__What the task asks__
Looking at the entries below, how many lines include the word "blue"? Answer with the number alone.

__Data under study__

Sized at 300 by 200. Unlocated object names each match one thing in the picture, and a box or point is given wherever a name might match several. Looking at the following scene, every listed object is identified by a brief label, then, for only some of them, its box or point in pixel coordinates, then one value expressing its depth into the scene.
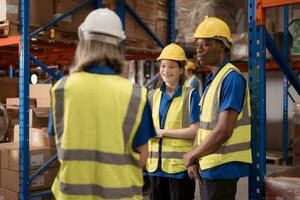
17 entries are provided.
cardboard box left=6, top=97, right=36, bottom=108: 5.65
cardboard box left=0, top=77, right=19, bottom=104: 6.35
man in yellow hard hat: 2.56
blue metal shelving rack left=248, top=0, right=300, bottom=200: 2.66
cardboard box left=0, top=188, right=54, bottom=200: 4.45
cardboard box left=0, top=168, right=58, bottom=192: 4.45
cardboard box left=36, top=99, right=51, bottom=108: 5.49
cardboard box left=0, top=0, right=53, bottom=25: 4.25
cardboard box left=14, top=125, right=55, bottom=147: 4.79
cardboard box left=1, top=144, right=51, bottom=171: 4.52
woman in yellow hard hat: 3.53
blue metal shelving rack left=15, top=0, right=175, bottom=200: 4.17
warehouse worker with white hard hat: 2.08
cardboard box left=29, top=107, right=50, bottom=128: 4.93
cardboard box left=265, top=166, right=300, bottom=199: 2.50
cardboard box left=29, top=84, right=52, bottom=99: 5.49
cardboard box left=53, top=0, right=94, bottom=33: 4.68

__Written solution__
2